The topic of healthcare elicited more comments on my Blog than any other, including war and terrorism. This is obviously a topic that affects all of us directly, and it seems that the healthier we are the more obsessed we are with health issues. This is why health-care provision is a bottomless pit and generates such fervent political passions. But, as I tried to point out in my last post, it is dangerous and misleading to separate healthcare from debates about education, income poverty and the mass media. Healthcare budgets, in both rich and poor nations, can be greatly reduced by a multi-pronged approach to health. Bans on public smoking, stricter pub licensing laws, ethical codes on food advertisements, anti-pollution campaigns, safer work environments, shorter working hours and less stressful work conditions, inducements to families and local communities to care for their elderly and mentally handicapped… all these measures can significantly reduce what governments have to spend on a public health service.
This is why I am not impressed either by the oft-heard complaint that public medicine is too costly or by the charge that the system creates many “free riders”. Every system is liable to abuse, and ultimately if the moral ethos of a culture is disposed towards chronic dishonesty and corruption, obviously no economic system can work. But accusations of abuse are curiously selective. The indignation of the rich at the abuses of the poor are wondrous to behold. Who complains about the continued existence of offshore tax havens and anonymous bank accounts, by which the super-rich use public facilities without paying for them? Who protests at the “creative accounting” of multinational companies that enables them to hide their profits while enjoying lavish tax benefits? Before 2008, who complained when corporations were bailed out by public funds? There are plenty of other anomalies that never get into the media. In Britain, for instance, elite private schools such as Eton and Harrow are registered as public charities. Donations to such schools can be exempt from personal income tax. What this amounts to is the diversion of taxes to subsidize privileged, private schools. Why is there so little hue and cry over these abuses compared to the rage over “welfare cheats”?
My recent experience with Karin’s surgery confirmed what others have told me about private hospitals in poor countries like Sri Lanka. Apart from speed, comfort and relative cleanliness (because far less crowded) private hospitals do not generally offer a better quality of medical and nursing care than government hospitals. We were also shocked at the doctors’ fees which seem totally arbitrary. Given a relatively small pool of specialists and the fact that it is the relatively well-off who use private hospitals, private medicine is enormously lucrative for the few. Surely, private hospitals can become fairer and more transparent institutions if the law insisted that the Board of Management had to include all stakeholders, including patient representatives and nurses (who are paid a pittance compared to the doctors).
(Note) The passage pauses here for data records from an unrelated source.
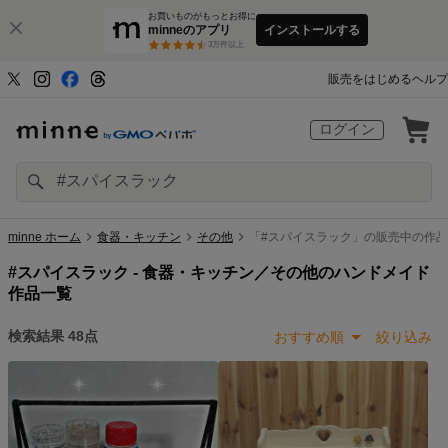
お買いものがもっとお得に
minneのアプリ
インストールする
3
万件以上
販売をはじめる
ヘルプ
ログイン
minne ホーム
食器・キッチン
その他
「#スパイスラック」の販売中の作品
#スパイスラック -
食器・キッチン／その他のハンドメイド
作品一覧
検索結果
48
点
おすすめ順
絞り込み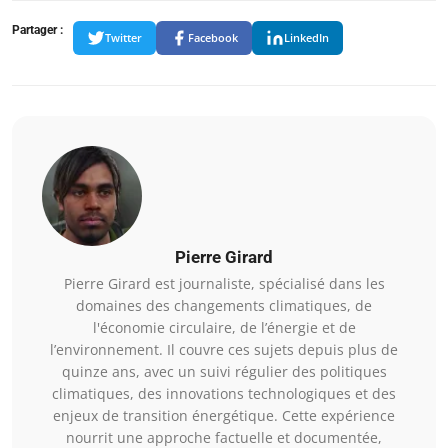
Partager :
Twitter
Facebook
LinkedIn
Pierre Girard
Pierre Girard est journaliste, spécialisé dans les
domaines des changements climatiques, de
l'économie circulaire, de l’énergie et de
l’environnement. Il couvre ces sujets depuis plus de
quinze ans, avec un suivi régulier des politiques
climatiques, des innovations technologiques et des
enjeux de transition énergétique. Cette expérience
nourrit une approche factuelle et documentée,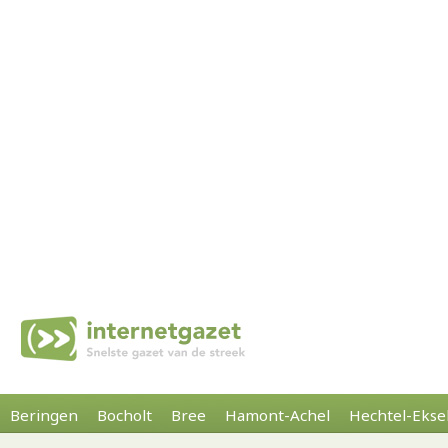
Beringen
Bocholt
Bree
Hamont-Achel
Hechtel-Ekse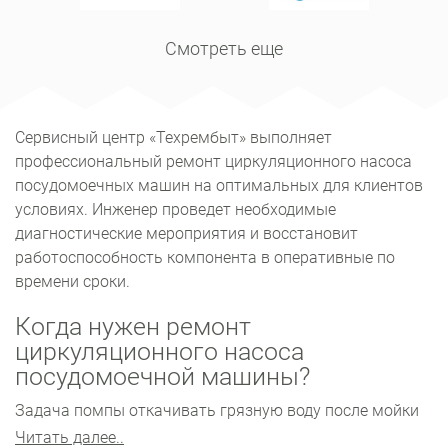
Смотреть еще
Сервисный центр «Техрембыт» выполняет
профессиональный ремонт циркуляционного насоса
посудомоечных машин на оптимальных для клиентов
условиях. Инженер проведет необходимые
диагностические мероприятия и восстановит
работоспособность компонента в оперативные по
времени сроки.
Когда нужен ремонт
циркуляционного насоса
посудомоечной машины?
Задача помпы откачивать грязную воду после мойки
посуды в сливную систему. В случае выхода из строя
Читать далее..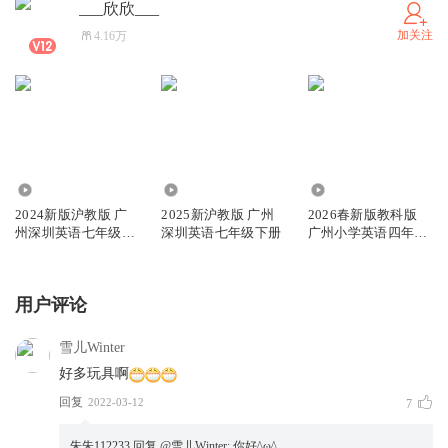
___欣欣___
加关注
4.16万
87.20万
149.28万
73.55万
2024新版沪教版 广
2025新沪教版 广州
2026春新版教科版
州深圳英语七年级上
深圳英语七年级下册
广州小学英语四年级
册
下册
用户评论
雪儿Winter
好多玩具啊
回复
2022-03-12
7
朱朱112233
回复 @
雪儿Winter
:
你好^ω^。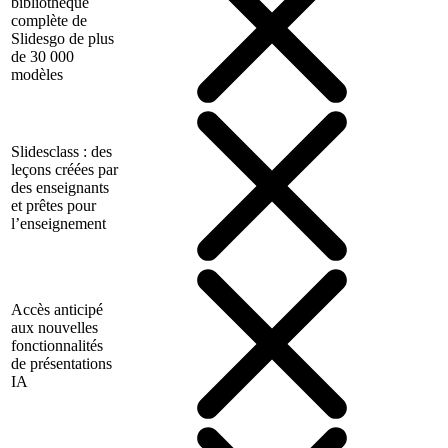
bibliothèque
complète de
Slidesgo de plus
de 30 000
modèles
Slidesclass : des
leçons créées par
des enseignants
et prêtes pour
l’enseignement
Accès anticipé
aux nouvelles
fonctionnalités
de présentations
IA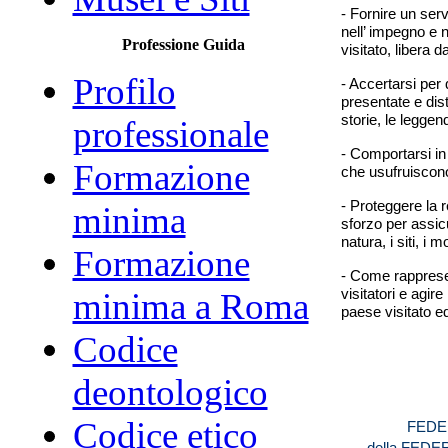
- Fornire un serv
nell’ impegno e 
Professione Guida
visitato, libera 
Profilo
- Accertarsi per 
presentate e dis
storie, le leggend
professionale
- Comportarsi in 
Formazione
che usufruiscono 
- Proteggere la 
minima
sforzo per assicu
natura, i siti, i
Formazione
- Come rappresen
visitatori e agir
minima a Roma
paese visitato e
Codice
deontologico
Codice etico
FEDE
della
FEDE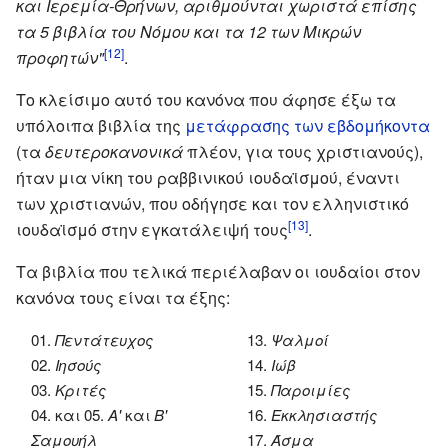
και Ιερεμία-Θρήνων, αριθμούνται χωριστά επίσης
τα 5 βιβλία του Νόμου και τα 12 των Μικρών
[12]
προφητών"
.
Το κλείσιμο αυτό του κανόνα που άφησε έξω τα
υπόλοιπα βιβλία της
μετάφρασης των εβδομήκοντα
(τα
δευτεροκανονικά
πλέον, για τους χριστιανούς),
ήταν μια νίκη του ραββινικού ιουδαϊσμού, έναντι
των χριστιανών, που οδήγησε και τον ελληνιστικό
[13]
ιουδαϊσμό στην εγκατάλειψή τους
.
Τα βιβλία που τελικά περιέλαβαν οι ιουδαίοι στον
κανόνα τους είναι τα έξης:
01.
Πεντάτευχος
13.
Ψαλμοί
02.
Ιησούς
14.
Ιώβ
03.
Κριτές
15.
Παροιμίες
04. και 05.
Α'
και
Β'
16.
Εκκλησιαστής
Σαμουήλ
17.
Άσμα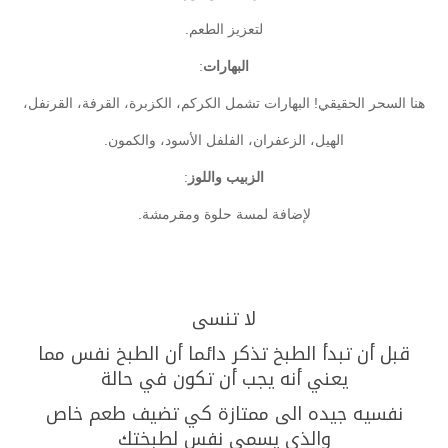
لتعزيز الطعم.
البهارات
:
هنا السحر الحقيقي! البهارات تشمل الكركم، الكزبرة، القرفة، القرنفل،
الهيل، الزعفران، الفلفل الأسود، والكمون.
الزبيب واللوز
:
لإضافة لمسة حلوة ومقرمشة.
لا تنسى
قبل أن تبدأ الطبخ تذكر دائما أن الطبخ نفس مما
يعني أنه يجب أن تكون في حالة
نفسيه جيده الى ممتازة كي تضيف طعم خاص
والذي يسمى نفس لطبختك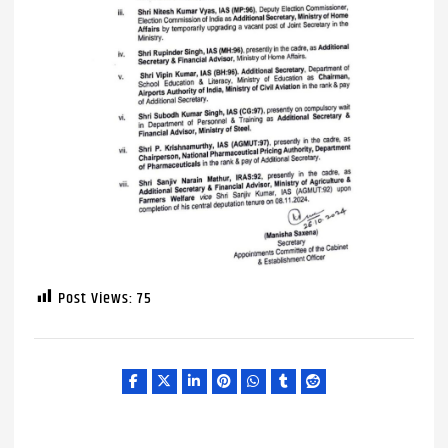
Post Views:
75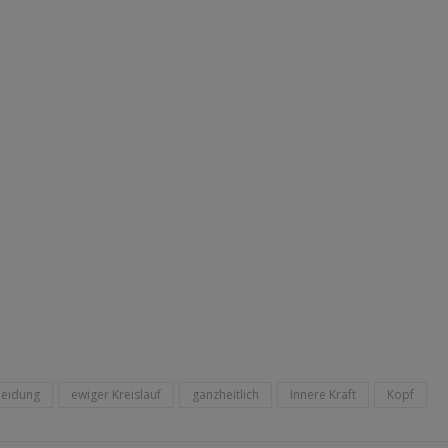
heidung
ewiger Kreislauf
ganzheitlich
Innere Kraft
Kopf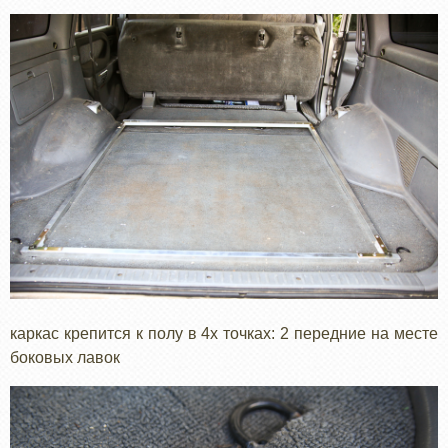
каркас крепится к полу в 4х точках: 2 передние на месте
боковых лавок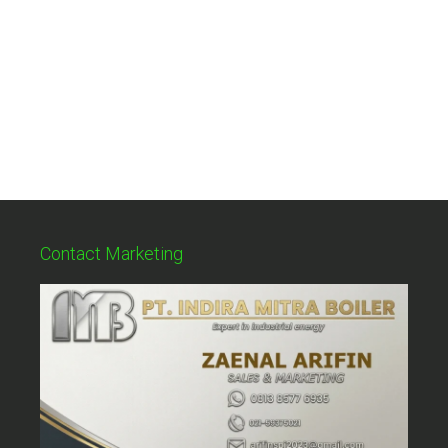
Contact Marketing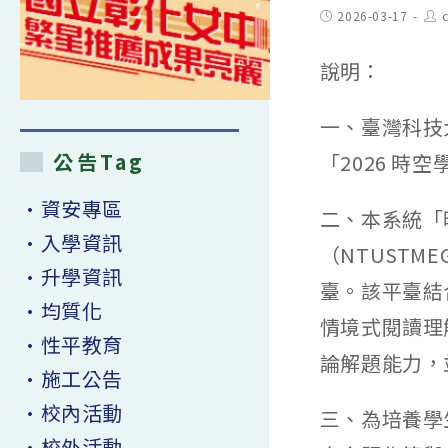
Post
Pos
2026-03-17
published:
aut
說明：
一、臺灣科技大
公告Tag
「2026 時
•資安專區
二、本系統「
•入學資訊
（NTUST
•升學資訊
臺。該平臺結
•均質化
情境式閱讀理
•性平教育
論解題能力，
•施工公告
•校內活動
三、為培養學
•校外活動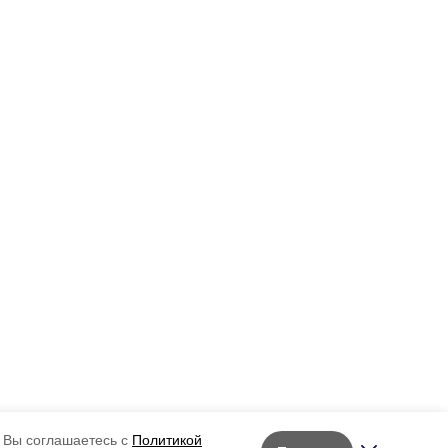
 Вы соглашаетесь с
Политикой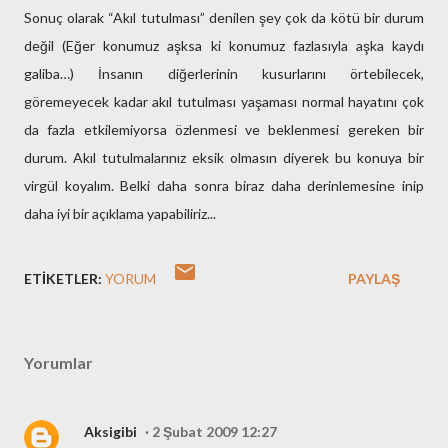
Sonuç olarak “Akıl tutulması” denilen şey çok da kötü bir durum
değil (Eğer konumuz aşksa ki konumuz fazlasıyla aşka kaydı
galiba…) İnsanın diğerlerinin kusurlarını örtebilecek,
göremeyecek kadar akıl tutulması yaşaması normal hayatını çok
da fazla etkilemiyorsa özlenmesi ve beklenmesi gereken bir
durum. Akıl tutulmalarınız eksik olmasın diyerek bu konuya bir
virgül koyalım. Belki daha sonra biraz daha derinlemesine inip
daha iyi bir açıklama yapabiliriz...
ETIKETLER:
YORUM
PAYLAŞ
Yorumlar
Aksigibi
2 Şubat 2009 12:27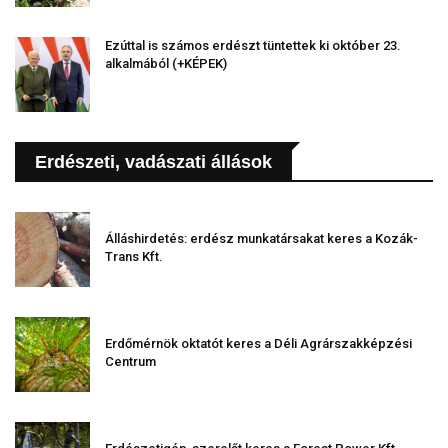
Ezúttal is számos erdészt tüntettek ki október 23.
alkalmából (+KÉPEK)
Erdészeti, vadászati állások
Álláshirdetés: erdész munkatársakat keres a Kozák-
Trans Kft.
Erdőmérnök oktatót keres a Déli Agrárszakképzési
Centrum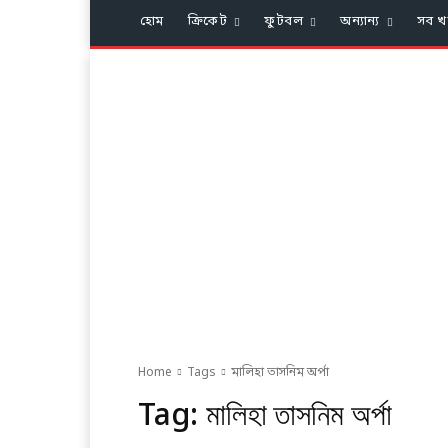
হোম
ক্রিকেট
ফুটবল
অন্যান্য
সব খ
Home
Tags
মালিহা তাসনিম অর্পা
Tag:
মালিহা তাসনিম অর্পা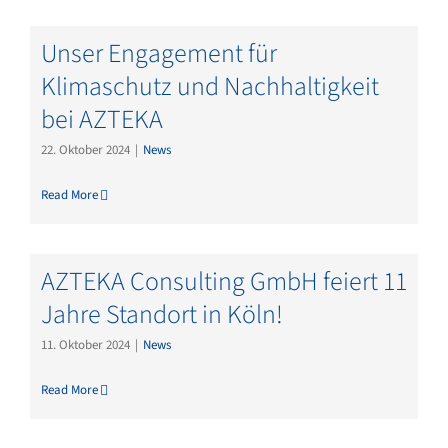
Unser Engagement für
Klimaschutz und Nachhaltigkeit
bei AZTEKA
22. Oktober 2024
|
News
Read More
AZTEKA Consulting GmbH feiert 11
Jahre Standort in Köln!
11. Oktober 2024
|
News
Read More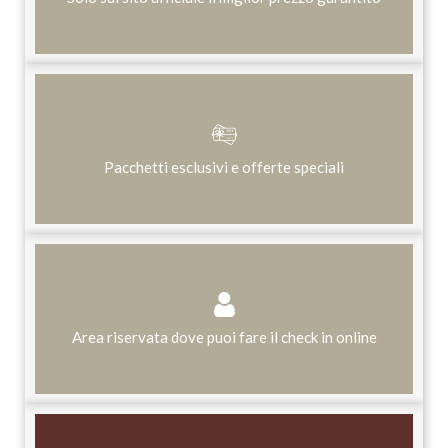
Pacchetti esclusivi e offerte speciali
Area riservata dove puoi fare il check in online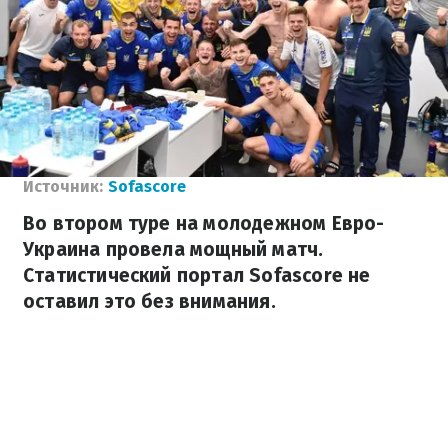
Источник:
Sofascore
Во втором туре на молодежном Евро-
Украина провела мощный матч.
Статистический портал Sofascore не
оставил это без внимания.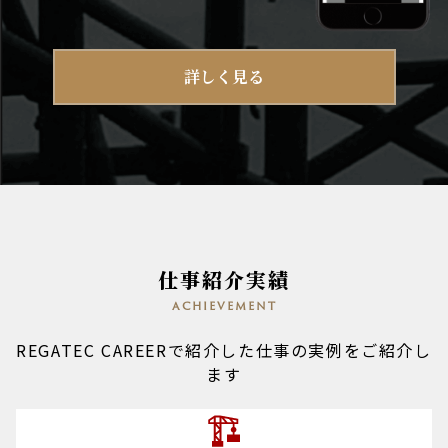
詳しく見る
仕事紹介実績
achievement
REGATEC CAREERで紹介した仕事の実例をご紹介し
ます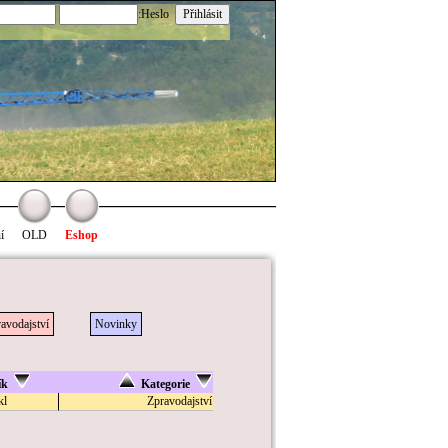
:Heslo
í
OLD
Eshop
avodajství
Novinky
ík
Kategorie
kl
Zpravodajství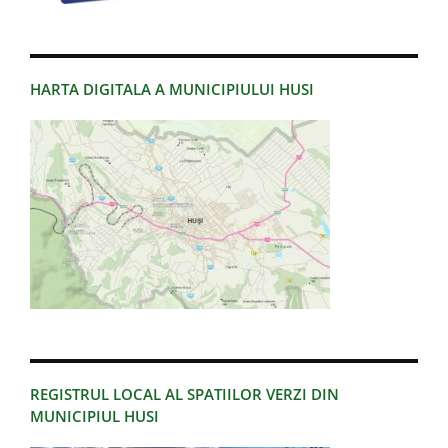
HARTA DIGITALA A MUNICIPIULUI HUSI
REGISTRUL LOCAL AL SPATIILOR VERZI DIN
MUNICIPIUL HUSI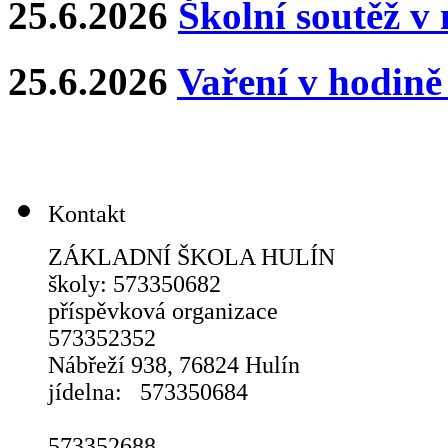
25.6.2026
Školní soutěž v
25.6.2026
Vaření v hodin
Kontakt
ZÁKLADNÍ ŠKOLA HULÍN
školy: 573350682
příspěvková organizace
573352352
Nábřeží 938, 76824 Hulín
jídelna: 573350684
Školní dru
573352688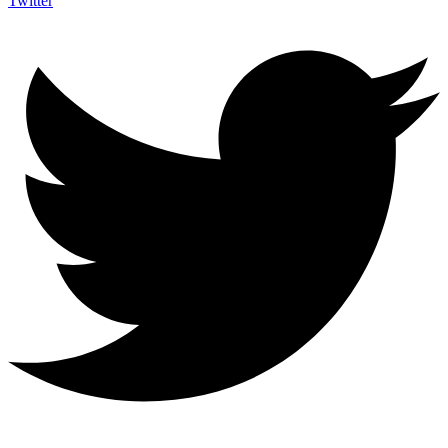
Twitter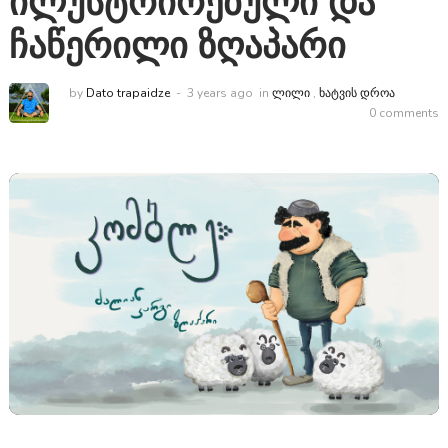
ილუსტრირებული და
ჩაწერილი ზღაპარი
by
Dato trapaidze
3 years ago
in
ᲚᲘᲚᲘ
,
ᲮᲐᲢᲕᲘᲡ ᲓᲠᲝᲐ
0 comments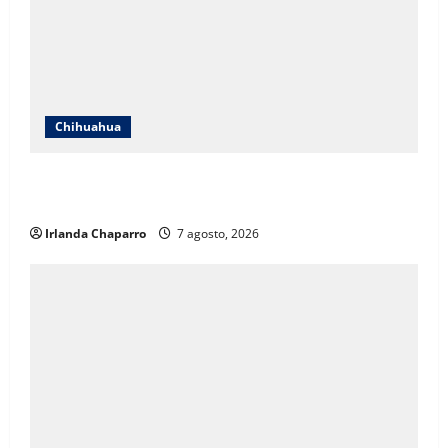
Chihuahua
Cruz Roja Chihuahua responde a críticas en redes y
aclara cuestionamientos sobre su operación
Irlanda Chaparro
7 agosto, 2026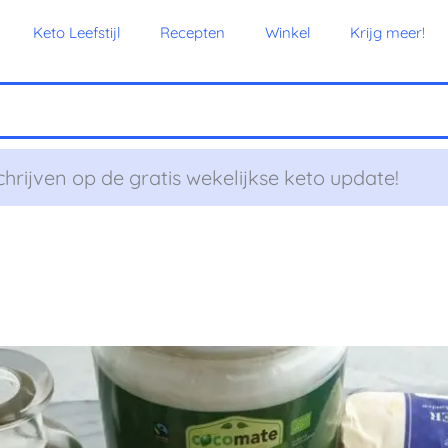
Keto Leefstijl
Recepten
Winkel
Krijg meer!
chrijven op de gratis wekelijkse keto update!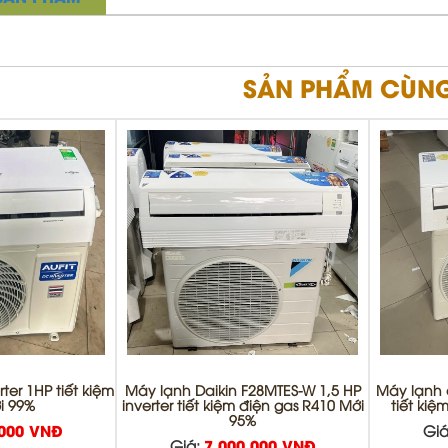
SẢN PHẨM CÙNG
ter 1HP tiết kiệm
Máy lạnh Daikin F28MTES-W 1,5 HP
Máy lạnh c
i 99%
inverter tiết kiệm điện gas R410 Mới
tiết kiệ
95%
.000 VNĐ
Giá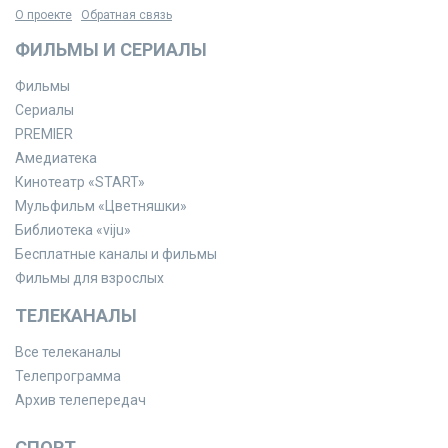
О проекте
Обратная связь
ФИЛЬМЫ И СЕРИАЛЫ
Фильмы
Сериалы
PREMIER
Амедиатека
Кинотеатр «START»
Мульфильм «Цветняшки»
Библиотека «viju»
Бесплатные каналы и фильмы
Фильмы для взрослых
ТЕЛЕКАНАЛЫ
Все телеканалы
Телепрограмма
Архив телепередач
СПОРТ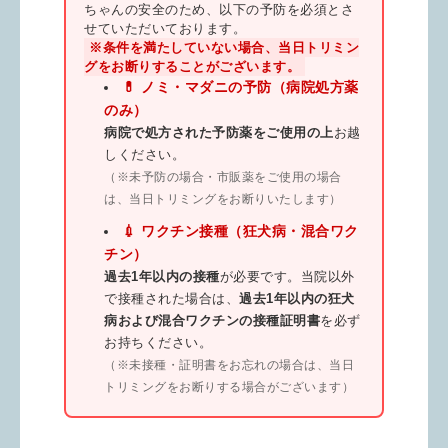
ちゃんの安全のため、以下の予防を必須とさ
せていただいております。
※条件を満たしていない場合、当日トリミン
グをお断りすることがございます。
💊 ノミ・マダニの予防（病院処方薬
のみ）
病院で処方された予防薬をご使用の上
お越
しください。
（※未予防の場合・市販薬をご使用の場合
は、当日トリミングをお断りいたします）
💉 ワクチン接種（狂犬病・混合ワク
チン）
過去1年以内の接種
が必要です。当院以外
で接種された場合は、
過去1年以内の狂犬
病および混合ワクチンの接種証明書
を必ず
お持ちください。
（※未接種・証明書をお忘れの場合は、当日
トリミングをお断りする場合がございます）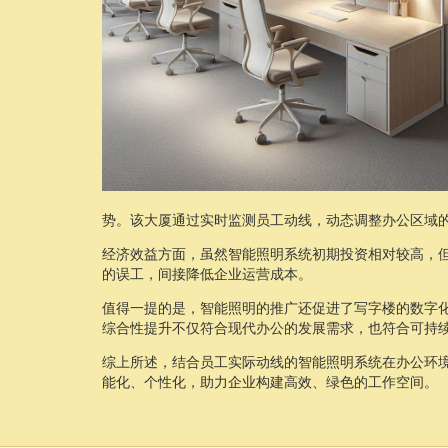
势。该大厦通过实时监测员工动线，动态调整办公区域
经济效益方面，虽然智能照明系统初期投资相对较高，
的误工，间接降低企业运营成本。
值得一提的是，智能照明的推广还促进了写字楼的数字
综合性提升不仅符合现代办公的发展需求，也符合可持
综上所述，结合员工实际动线的智能照明系统在办公环
能化、个性化，助力企业构建高效、绿色的工作空间。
I agree with those comments on my last post which called for more middle-class people to use government hospitals and other public services as the best way of improving them. Medical students in countries like Sri Lanka are trained only in public hospitals where the vast majority of patients they meet are poor. Thus they rarely learn to talk with their patients and to respect the latter’s rights. Little wonder that patients and even nurses in poor countries regard medical students and their professors as demigods. If more of us middle-class folk would use these hospitals and talk to the students and professors as our equals (which they are), perhaps that would help to improve the training of doctors as well as the efficiency of public health services. Or is this being naive?